Fuelling analysts’ concerns is the fact that details of precisely what constitutes a threat to national security have not yet been made public. As a result, many are wondering what kind of material — such as, for example, a piece questioning the veracity of China’s official economic data — could fall under the scope of the law.
Hong Kong, where free speech is currently protected by law, has long been the preferred location in Asia for banks and brokers to provide their clients with research on China’s economy and its markets. But with the new law, some think the legal firewall that separates Hong Kong from mainland China could in effect disappear.
“Obviously there are reasons for nervousness that didn’t exist a year ago,” said Simon Cartledge, head of Hong Kong-based research company Big Brains. He believes the legislation casts doubt over the city’s viability as a hub for China-focused research.
Some investors believe further self-censorship of research could also encourage more fraudulent activity by companies listed in Hong Kong.
A “crackdown on free speech . . . means that critical speech against companies that commit fraud is going to suffer as well”, said Nathan Anderson, founder of Hindenburg Research. The US-based investor seeks to profit from falling share prices, an approach that often depends on distributing negative research.
“Activist short selling is premised on the right to be critical . . . of often powerful companies — and at times governments [and] government officials,” he said.
Because of the new security law, he said Hindenburg would never open up an office in Hong Kong, “just as we wouldn’t set up an office in China.”
The law, however, has not yet resulted in any significant public backlash from banks in the city. HSBC and Standard Chartered, which both have a large presence in Hong Kong, have publicly backed the legislation.
Some analysts doubt that the new regime will have a big impact on the city’s ability to produce genuinely useful financial research.

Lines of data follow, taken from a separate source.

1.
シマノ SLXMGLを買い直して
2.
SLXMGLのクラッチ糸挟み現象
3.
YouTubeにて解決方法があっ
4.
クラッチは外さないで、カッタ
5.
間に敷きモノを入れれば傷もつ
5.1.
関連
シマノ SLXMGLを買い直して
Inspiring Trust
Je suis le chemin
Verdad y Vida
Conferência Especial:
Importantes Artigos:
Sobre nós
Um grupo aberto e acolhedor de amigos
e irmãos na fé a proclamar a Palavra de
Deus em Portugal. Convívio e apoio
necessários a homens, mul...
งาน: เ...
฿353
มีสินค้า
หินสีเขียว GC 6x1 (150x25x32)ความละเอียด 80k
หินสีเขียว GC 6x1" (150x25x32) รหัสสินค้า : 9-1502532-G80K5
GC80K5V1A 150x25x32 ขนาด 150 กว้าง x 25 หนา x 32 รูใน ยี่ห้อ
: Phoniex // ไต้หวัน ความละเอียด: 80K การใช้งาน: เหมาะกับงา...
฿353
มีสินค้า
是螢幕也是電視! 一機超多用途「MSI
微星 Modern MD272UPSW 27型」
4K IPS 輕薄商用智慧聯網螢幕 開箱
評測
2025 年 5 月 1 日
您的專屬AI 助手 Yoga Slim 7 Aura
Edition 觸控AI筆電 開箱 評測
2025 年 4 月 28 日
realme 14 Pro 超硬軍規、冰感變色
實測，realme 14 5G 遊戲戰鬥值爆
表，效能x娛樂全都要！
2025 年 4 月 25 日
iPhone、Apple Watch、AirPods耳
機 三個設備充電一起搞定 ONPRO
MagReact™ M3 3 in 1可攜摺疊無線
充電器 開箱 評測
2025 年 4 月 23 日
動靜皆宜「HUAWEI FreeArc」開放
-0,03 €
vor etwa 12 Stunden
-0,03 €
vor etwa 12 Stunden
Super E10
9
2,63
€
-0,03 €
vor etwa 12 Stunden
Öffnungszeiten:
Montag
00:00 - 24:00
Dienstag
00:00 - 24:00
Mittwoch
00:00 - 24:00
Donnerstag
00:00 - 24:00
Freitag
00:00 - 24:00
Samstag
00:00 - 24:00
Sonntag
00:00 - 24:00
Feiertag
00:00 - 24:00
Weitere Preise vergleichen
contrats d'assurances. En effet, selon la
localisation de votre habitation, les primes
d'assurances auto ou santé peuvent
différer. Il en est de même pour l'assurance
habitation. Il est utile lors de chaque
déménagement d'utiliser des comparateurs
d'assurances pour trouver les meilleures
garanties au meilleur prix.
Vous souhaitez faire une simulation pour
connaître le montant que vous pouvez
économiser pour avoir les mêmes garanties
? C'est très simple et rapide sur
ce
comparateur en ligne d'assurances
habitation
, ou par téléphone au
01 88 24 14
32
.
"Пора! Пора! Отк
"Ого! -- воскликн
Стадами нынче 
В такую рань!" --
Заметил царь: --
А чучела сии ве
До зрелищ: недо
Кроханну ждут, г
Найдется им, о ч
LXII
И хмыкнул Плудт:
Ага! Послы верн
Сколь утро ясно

Christopher Wood, Hong Kong-based global head of equity strategy at investment bank Jefferies, said he believed China would be “pragmatic” on the matter and would not seek to undermine Hong Kong’s role as a financial centre. He added that analysts were used to accommodating the demands of governments around the region.
“There’s been [research] self-censorship going on in Singapore for 20 years,” said Mr Wood, who previously spent nearly two decades writing market research for Hong Kong brokerage CLSA.
Others point out that the pressure on analysts in the city to self-censor reflects Hong Kong’s evolution as a financial centre following the former British colony’s return to China. Since then the industry has catered to increasing amounts of clients on the mainland.
“The universe of customers will get . . . more and more China-centric,” said Alicia García-Herrero, chief Asia-Pacific economist at Natixis. “That in itself will create self-censorship, over and above the national security law.”